Selected industry OE (i.e. IN 84-06, and 85-01, associated with steam binding of AFW pumps due to discharge check valve back-leakage) items were reviewed, along with associated plant actions, to assess the licensees evaluation and disposition and to verify that applicable issues had been resolved. An interview with the system engineer was conducted to discuss the history of the component operation, maintenance, and corrective actions.
b. Findings
No findings were identified.
.2.4 Main Steam Isolation Valves [1HV3026 and 1HV3016] (LERF)
a. Inspection Scope
The team selected the MSIVs for review due to their contribution to LERF. The team reviewed the plant TS, UFSAR, DBDs, P&IDs, for the MSIVs, which close to isolate the steam generators during a design bases event. Design calculations (i.e. required valve stem thrust, actuator capability) were reviewed to verify that the valves were capable of performing their design bases functions under the worst-case line and differential pressure conditions. Test procedures and recent test results were reviewed against design bases documents to verify that the stroke time acceptance criteria bounded the design bases assumptions. A component walkdown was conducted to verify that the installed configuration would support its design basis function under accident conditions, visually inspect the observable material condition of the equipment, and to verify the equipment and associated piping was not exposed to any other hazards. Vendor documentation, system health reports, preventive maintenance scope/schedule, and relevant CRs were reviewed in order to verify that potential degradation was monitored or prevented and that component replacement was consistent with in-service/equipment qualification life. An interview with the system engineer was conducted to discuss the history of the component operation, maintenance, and corrective actions.
b. Findings
No findings were identified.

(Dataset items)
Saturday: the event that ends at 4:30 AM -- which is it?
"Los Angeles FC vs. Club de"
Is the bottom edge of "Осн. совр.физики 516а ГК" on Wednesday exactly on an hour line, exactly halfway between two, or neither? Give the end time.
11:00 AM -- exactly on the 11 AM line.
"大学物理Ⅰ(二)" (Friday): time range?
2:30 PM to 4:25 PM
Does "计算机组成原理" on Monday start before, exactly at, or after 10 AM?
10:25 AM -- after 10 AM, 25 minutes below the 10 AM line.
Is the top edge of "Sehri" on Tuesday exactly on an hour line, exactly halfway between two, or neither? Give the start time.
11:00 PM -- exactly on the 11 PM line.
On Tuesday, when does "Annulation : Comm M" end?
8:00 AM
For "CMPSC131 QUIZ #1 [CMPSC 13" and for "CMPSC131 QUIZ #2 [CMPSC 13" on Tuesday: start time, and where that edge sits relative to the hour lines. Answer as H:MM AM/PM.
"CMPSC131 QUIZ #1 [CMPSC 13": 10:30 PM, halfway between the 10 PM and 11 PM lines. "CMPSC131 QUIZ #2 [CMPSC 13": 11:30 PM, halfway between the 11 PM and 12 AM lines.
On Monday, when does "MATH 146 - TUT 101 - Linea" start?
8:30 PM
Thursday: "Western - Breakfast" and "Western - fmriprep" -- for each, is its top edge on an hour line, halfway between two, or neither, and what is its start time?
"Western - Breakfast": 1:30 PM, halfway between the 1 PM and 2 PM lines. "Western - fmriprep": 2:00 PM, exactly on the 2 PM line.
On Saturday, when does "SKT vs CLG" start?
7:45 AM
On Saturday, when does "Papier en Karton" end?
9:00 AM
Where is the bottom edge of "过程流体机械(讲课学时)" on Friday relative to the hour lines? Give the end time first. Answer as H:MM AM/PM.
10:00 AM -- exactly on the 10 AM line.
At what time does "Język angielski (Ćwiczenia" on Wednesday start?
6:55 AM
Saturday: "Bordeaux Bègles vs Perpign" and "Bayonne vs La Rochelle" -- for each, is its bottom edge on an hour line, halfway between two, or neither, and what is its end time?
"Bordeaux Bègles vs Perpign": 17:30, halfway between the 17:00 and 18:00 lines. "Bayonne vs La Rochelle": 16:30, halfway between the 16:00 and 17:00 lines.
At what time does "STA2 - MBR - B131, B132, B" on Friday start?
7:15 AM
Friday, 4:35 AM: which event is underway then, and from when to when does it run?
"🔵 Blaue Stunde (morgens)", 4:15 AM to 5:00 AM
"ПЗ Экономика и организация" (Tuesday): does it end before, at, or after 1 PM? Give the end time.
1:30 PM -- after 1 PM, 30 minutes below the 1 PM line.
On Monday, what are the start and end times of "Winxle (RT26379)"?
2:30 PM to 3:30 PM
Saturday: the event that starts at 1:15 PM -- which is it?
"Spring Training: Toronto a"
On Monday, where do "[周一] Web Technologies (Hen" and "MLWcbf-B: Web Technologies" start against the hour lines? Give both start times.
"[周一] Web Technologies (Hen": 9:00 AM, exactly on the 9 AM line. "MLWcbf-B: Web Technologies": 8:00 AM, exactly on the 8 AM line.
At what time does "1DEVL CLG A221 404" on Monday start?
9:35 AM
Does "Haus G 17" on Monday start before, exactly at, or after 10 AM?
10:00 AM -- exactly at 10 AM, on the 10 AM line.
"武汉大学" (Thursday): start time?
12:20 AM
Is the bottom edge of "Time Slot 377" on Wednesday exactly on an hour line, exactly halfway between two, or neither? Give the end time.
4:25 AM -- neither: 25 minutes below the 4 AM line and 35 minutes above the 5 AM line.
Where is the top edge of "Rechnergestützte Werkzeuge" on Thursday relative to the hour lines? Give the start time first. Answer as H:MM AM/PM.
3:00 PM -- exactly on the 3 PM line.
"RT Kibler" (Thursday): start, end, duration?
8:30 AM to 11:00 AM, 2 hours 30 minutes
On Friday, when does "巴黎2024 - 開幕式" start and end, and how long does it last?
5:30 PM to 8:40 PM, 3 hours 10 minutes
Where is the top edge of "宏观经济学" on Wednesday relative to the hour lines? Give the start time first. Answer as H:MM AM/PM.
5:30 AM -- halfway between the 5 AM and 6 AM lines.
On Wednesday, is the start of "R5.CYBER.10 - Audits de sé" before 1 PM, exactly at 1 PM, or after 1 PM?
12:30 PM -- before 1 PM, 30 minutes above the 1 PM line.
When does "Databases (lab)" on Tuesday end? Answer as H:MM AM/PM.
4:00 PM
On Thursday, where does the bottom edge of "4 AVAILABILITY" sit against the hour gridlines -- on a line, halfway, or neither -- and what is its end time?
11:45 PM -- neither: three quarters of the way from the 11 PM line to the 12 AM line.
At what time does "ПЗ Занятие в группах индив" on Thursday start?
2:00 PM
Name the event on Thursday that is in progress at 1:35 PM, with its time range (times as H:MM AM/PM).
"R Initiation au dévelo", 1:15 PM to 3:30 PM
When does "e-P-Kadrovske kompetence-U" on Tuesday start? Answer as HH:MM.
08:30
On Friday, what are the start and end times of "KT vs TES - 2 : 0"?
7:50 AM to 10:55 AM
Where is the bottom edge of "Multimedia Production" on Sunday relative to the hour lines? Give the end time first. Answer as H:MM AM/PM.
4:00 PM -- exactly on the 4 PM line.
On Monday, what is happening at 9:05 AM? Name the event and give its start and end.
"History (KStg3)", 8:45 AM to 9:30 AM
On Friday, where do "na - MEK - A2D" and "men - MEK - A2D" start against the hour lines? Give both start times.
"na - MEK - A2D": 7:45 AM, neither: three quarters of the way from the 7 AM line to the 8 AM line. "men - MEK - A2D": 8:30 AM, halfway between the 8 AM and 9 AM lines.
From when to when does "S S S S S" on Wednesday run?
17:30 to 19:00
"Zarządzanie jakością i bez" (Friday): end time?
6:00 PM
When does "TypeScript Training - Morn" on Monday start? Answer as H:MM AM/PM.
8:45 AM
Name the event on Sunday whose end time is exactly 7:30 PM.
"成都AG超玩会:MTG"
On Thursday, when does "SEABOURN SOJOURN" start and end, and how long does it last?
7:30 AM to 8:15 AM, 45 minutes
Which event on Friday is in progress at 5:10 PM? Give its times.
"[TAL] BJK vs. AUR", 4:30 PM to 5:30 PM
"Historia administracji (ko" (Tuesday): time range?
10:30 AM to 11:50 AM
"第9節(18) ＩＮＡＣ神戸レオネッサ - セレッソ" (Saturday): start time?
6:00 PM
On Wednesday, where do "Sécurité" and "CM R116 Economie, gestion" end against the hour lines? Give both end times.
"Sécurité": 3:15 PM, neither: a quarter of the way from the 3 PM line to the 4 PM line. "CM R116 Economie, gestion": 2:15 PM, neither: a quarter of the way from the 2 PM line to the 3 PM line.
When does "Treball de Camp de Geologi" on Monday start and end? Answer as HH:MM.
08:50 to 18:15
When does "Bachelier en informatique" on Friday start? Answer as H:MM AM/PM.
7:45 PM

(Requirements)
1. From the inspection report extract, reproduce word for word the passage from "Selected industry OE" up to and including "and 1HV3016] (LERF)".
2. Turn the paragraph in the inspection report extract that begins "The team selected the MSIVs for review" into a shorter bulleted list that keeps its main facts.
3. Which industry OE items about steam binding of AFW pumps does the inspection report extract say were reviewed?

(Expected results)
1.
Selected industry OE (i.e. IN 84-06, and 85-01, associated with steam binding of AFW pumps due to discharge check valve back-leakage) items were reviewed, along with associated plant actions, to assess the licensees evaluation and disposition and to verify that applicable issues had been resolved. An interview with the system engineer was conducted to discuss the history of the component operation, maintenance, and corrective actions.
b. Findings
No findings were identified.
.2.4 Main Steam Isolation Valves [1HV3026 and 1HV3016] (LERF)

2.
- The MSIVs were selected because of their contribution to LERF.
- The plant TS, UFSAR, DBDs and P&IDs were reviewed for the MSIVs, which close to isolate the steam generators during a design bases event.
- Design calculations (required valve stem thrust, actuator capability) were checked to confirm the valves could perform their design bases functions under worst-case line and differential pressure conditions.
- Test procedures and recent results were compared with design bases documents to confirm that stroke time acceptance criteria bounded design bases assumptions.
- A walkdown confirmed that the installed configuration would support the design basis function under accident conditions. It also checked the observable material condition and whether the equipment and piping were exposed to other hazards.
- Vendor documentation, system health reports, preventive maintenance scope/schedule and relevant CRs were reviewed to confirm that degradation was monitored or prevented. The same review checked that replacement was consistent with in-service/equipment qualification life.
- The system engineer was interviewed about the history of component operation, maintenance and corrective actions.

3. IN 84-06 and 85-01.